05: JJ Doom – „Rhymin’ Slang“
Wir denken: Zum Schluss noch ein wenig zeitgenössischer Alt-Hop, und zwar vom immer todsicheren Doom, zusammen mit dem immer unterschätzten Jneiro Jarel, gute Männer, und Doom hat Mr. Mob ja auch schon fotografiert (wie übrigens auch Prince Paul, den hätten wir natürlich auch gerne hier gesehen). Während wir die Akte Gießen mitsamt dem analogen E-Klo also so langsam wieder schließen, noch ein Wunsch an den harten Hund: Wie wär’s denn mal wieder mit einem musikalischen Projekt, vielleicht aus dem noch undefinierten Freak-Wave-Genre? Als Albumtitel, wenn’s doch eher in Richtung Rap geht, vielleicht „Stadt Lahn II“? Featuring Top Dog? Ben Wes als gut frisierter Gast an den Wheels aus Stahl?

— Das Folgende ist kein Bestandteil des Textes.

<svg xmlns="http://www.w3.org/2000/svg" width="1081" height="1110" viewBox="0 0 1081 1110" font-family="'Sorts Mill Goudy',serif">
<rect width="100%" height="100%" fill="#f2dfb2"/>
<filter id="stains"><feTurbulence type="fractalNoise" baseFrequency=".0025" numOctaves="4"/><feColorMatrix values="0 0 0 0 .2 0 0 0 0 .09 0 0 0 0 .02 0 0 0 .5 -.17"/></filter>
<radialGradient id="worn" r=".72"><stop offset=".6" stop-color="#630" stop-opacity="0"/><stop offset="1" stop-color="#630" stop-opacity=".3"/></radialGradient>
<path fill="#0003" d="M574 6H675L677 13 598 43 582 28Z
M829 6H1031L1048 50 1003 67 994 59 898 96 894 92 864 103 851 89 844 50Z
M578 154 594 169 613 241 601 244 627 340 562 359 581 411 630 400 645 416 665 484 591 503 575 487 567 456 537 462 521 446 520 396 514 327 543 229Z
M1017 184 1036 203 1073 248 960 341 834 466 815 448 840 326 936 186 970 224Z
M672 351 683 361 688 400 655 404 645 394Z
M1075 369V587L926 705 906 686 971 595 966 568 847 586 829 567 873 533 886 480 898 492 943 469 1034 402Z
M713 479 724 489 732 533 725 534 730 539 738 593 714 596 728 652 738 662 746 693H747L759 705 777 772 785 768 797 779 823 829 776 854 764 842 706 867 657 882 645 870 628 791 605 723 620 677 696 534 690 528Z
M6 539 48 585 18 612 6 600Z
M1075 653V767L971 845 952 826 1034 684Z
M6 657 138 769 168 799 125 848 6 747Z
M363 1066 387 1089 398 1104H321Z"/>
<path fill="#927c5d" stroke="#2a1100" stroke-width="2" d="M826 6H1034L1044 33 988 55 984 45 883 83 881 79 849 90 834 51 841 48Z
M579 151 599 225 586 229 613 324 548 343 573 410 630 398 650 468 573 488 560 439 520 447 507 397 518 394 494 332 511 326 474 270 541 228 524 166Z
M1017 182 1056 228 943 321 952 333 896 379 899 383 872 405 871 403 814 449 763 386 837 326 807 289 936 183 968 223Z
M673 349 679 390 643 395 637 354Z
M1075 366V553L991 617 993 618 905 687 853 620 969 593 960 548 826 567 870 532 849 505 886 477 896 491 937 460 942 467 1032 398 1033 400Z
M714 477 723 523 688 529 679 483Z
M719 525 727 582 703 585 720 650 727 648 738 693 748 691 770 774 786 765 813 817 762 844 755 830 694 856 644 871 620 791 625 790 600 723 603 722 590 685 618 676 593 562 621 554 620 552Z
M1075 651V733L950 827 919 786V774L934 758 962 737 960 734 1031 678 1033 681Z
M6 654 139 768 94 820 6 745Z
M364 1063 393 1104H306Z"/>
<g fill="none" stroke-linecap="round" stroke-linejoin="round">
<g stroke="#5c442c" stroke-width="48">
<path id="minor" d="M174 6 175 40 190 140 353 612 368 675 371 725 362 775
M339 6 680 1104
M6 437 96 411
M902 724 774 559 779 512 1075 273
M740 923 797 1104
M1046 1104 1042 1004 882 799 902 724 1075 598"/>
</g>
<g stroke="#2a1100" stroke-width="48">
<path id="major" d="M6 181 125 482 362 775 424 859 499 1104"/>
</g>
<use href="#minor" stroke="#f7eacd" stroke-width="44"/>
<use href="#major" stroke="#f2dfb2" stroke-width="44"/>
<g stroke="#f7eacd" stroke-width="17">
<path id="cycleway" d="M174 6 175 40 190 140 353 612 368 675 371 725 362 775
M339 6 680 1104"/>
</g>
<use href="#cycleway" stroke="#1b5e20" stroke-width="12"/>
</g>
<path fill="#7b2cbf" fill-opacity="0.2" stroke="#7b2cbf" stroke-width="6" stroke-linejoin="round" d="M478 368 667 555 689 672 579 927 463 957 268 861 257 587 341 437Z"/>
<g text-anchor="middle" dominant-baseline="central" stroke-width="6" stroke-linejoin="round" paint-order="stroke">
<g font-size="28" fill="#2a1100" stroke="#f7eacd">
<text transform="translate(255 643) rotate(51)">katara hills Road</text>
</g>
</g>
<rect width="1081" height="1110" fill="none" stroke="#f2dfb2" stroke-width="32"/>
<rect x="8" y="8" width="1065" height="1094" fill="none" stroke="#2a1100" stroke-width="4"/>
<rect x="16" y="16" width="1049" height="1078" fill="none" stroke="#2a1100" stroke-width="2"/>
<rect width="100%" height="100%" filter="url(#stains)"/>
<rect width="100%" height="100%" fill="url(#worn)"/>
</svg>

Würde sich bestimmt gut verkaufen, besonders mit den Connections, schließlich fehlt zum Ehrendoktorat an der FH Dortmund sicherlich nicht viel (und die Connections zu den Bars in der Stadt stimmen doch sicher auch noch?), und überhaupt: vielleicht sollte man die Sache mit dem „Schuld war nur die mp3“ einfach noch mal im Feldversuch widerlegen. Was wir sagen wollen: Wir glauben an dich, Cracker! Gründe dein eigenes Mopedland! Automatisiere deine Kontrollverluste! Keep mobbin’, steady mobbin’!